Obecabtagene autoleucel is a CD19-directed genetically modified autologous T cell immunotherapy which works by genetically modifying the patient’s own T cells to target and destroy cancer cells. Unlike previous CAR T-cell therapies, this treatment uses a novel intermediate-affinity design to reduce severe immune-related toxic effects, such as cytokine release syndrome, a systemic inflammatory response, and neurotoxicity, which can cause confusion, seizures or other nervous system issues if severe (grade 3). These effects, in grade 3 or higher, occurred in only 2.4% and 7.1% of patients, respectively. This design represents a refinement of CAR T-cell therapy, aiming to maintain effectiveness while improving safety and tolerability, especially for adult patients who are more susceptible to severe side effects.

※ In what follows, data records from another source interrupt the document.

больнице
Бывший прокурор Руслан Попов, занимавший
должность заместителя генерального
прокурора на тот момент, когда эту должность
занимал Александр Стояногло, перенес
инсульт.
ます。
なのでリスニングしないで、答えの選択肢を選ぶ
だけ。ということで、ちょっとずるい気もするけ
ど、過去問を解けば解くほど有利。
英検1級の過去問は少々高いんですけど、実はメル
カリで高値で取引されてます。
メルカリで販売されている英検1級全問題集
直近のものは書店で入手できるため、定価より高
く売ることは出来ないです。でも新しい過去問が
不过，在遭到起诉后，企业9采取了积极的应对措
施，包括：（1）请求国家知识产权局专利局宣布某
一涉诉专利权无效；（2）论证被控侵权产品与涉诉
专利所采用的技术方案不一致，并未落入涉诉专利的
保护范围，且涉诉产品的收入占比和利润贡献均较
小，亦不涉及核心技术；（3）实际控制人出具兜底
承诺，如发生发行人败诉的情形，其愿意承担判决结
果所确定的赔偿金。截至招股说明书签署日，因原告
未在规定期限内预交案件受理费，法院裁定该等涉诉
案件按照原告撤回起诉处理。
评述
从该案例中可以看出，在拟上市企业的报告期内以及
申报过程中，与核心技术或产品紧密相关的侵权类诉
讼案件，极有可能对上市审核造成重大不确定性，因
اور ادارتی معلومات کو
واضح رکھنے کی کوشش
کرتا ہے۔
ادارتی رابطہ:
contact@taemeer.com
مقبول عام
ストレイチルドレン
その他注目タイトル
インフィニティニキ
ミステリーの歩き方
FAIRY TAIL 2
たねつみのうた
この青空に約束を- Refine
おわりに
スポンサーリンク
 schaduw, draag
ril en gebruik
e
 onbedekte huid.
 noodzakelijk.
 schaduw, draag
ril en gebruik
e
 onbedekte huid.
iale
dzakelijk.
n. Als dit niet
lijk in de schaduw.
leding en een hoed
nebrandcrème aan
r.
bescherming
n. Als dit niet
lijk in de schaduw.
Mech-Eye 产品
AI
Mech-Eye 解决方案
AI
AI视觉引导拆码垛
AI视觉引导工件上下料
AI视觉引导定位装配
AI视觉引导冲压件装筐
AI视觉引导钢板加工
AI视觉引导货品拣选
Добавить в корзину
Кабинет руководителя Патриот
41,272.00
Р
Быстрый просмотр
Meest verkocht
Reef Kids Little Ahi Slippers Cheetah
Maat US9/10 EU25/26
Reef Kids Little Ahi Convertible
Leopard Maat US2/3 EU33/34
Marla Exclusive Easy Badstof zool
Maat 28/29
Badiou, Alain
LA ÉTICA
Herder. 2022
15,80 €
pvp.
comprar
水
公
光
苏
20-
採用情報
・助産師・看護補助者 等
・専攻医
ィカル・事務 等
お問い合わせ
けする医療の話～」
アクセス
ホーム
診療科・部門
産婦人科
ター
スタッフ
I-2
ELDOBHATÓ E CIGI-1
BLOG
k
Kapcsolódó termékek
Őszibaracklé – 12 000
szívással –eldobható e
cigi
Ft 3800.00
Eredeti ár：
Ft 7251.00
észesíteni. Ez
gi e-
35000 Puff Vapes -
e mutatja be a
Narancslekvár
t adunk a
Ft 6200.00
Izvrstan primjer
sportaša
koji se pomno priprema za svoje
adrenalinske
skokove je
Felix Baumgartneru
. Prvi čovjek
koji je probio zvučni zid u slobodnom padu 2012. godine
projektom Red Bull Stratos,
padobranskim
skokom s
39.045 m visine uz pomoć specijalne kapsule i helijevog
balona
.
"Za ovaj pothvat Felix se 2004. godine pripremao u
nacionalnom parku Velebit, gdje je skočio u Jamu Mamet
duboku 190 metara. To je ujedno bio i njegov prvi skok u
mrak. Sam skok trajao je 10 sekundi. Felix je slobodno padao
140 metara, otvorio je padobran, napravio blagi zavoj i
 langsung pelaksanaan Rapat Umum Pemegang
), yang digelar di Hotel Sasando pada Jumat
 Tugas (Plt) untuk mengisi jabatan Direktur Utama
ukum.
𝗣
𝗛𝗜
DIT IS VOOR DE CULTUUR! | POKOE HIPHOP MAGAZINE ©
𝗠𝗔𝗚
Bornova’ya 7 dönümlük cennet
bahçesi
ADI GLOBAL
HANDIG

The therapy offers a much-needed option for adults with ALL who have not responded to other treatments. Obecabtagene autoleucel involves collecting a patient’s T cells, genetically modifying them to express a chimeric antigen receptor (CAR) targeting the CD19 antigen and reinfusing them to attack and eliminate malignant B cells. This approach provides a critical new treatment pathway for patients with relapsed or refractory B-cell ALL, a group that previously had limited effective therapies, according to the FDA.